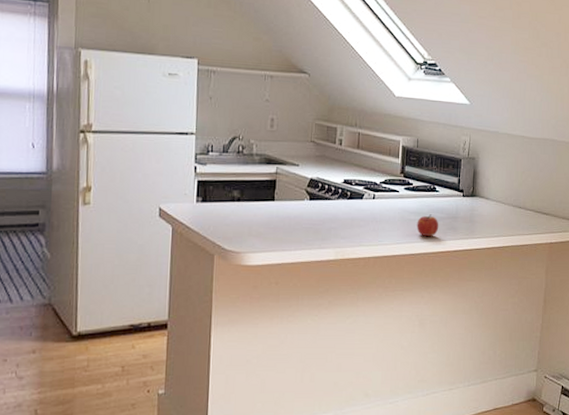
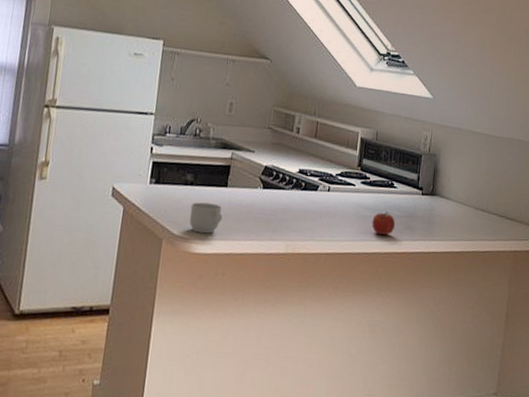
mug: none [239,217,272,247] -> present [189,202,223,234]

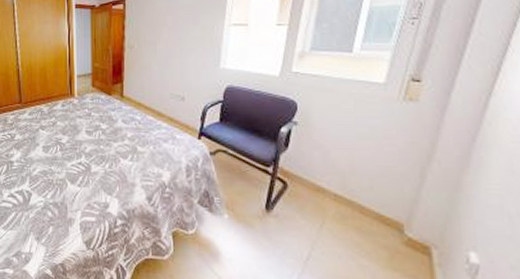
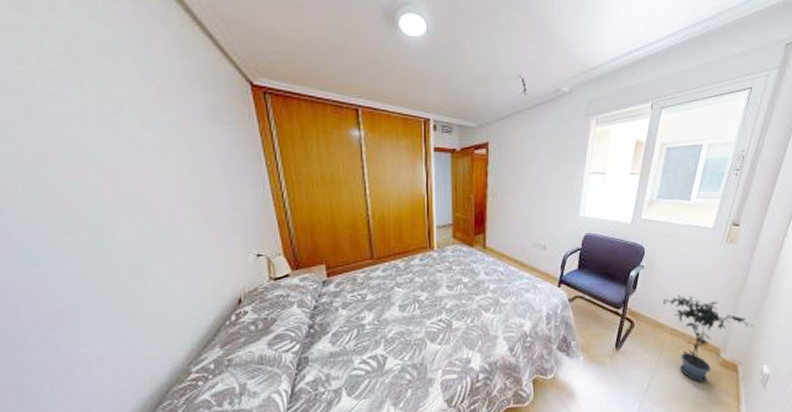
potted plant: none [322,156,452,263] -> present [662,294,754,383]

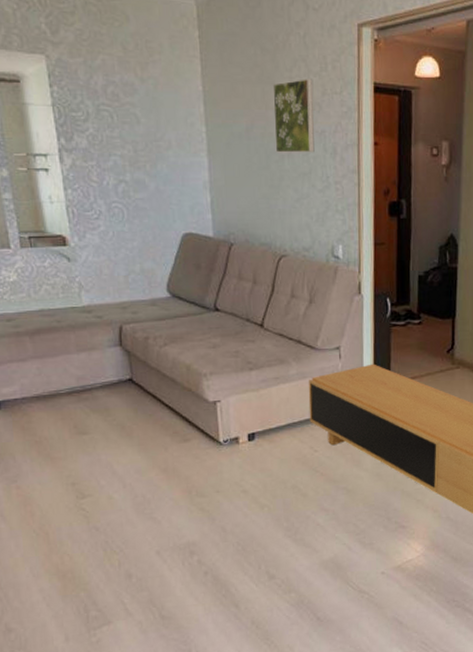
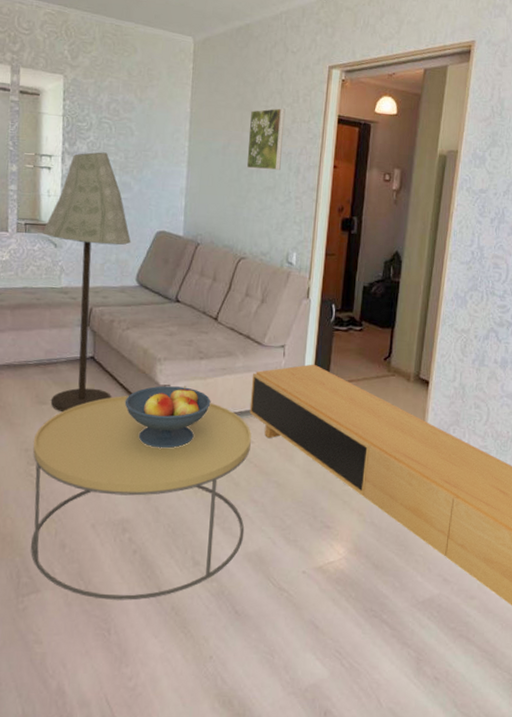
floor lamp: none [51,146,158,441] -> present [42,152,131,413]
coffee table: none [79,415,317,623] -> present [30,395,251,600]
fruit bowl: none [173,400,267,468] -> present [124,385,211,449]

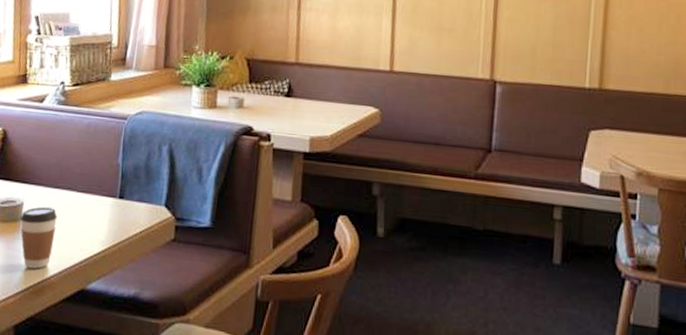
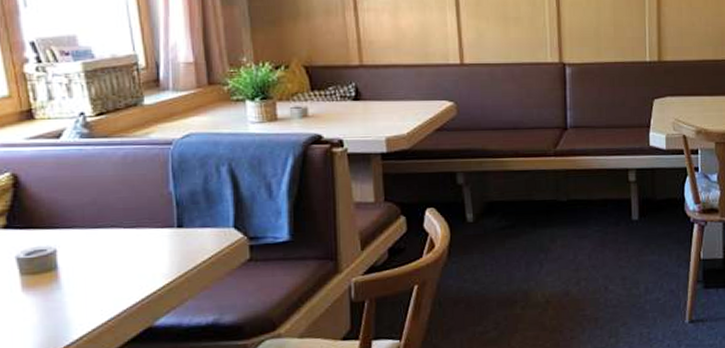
coffee cup: present [20,206,58,269] -> none [56,250,105,317]

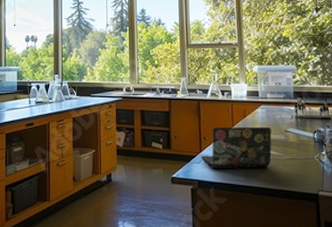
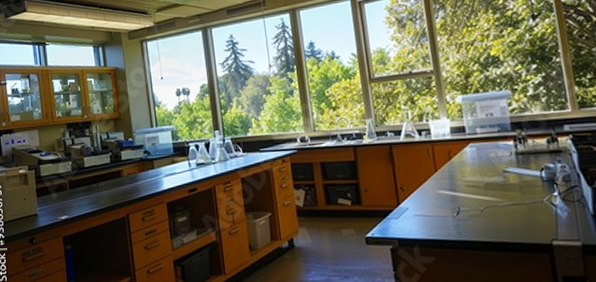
laptop: present [201,126,272,169] -> none [399,168,488,224]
────────────────────
### Task to complete
Copy the material exactly. Do not include the pictures.

### Answer box
mug: none [239,217,272,247] -> present [189,202,223,234]

potted plant: none [322,156,452,263] -> present [662,294,754,383]

floor lamp: none [51,146,158,441] -> present [42,152,131,413]
coffee table: none [79,415,317,623] -> present [30,395,251,600]
fruit bowl: none [173,400,267,468] -> present [124,385,211,449]

coffee cup: present [20,206,58,269] -> none [56,250,105,317]

laptop: present [201,126,272,169] -> none [399,168,488,224]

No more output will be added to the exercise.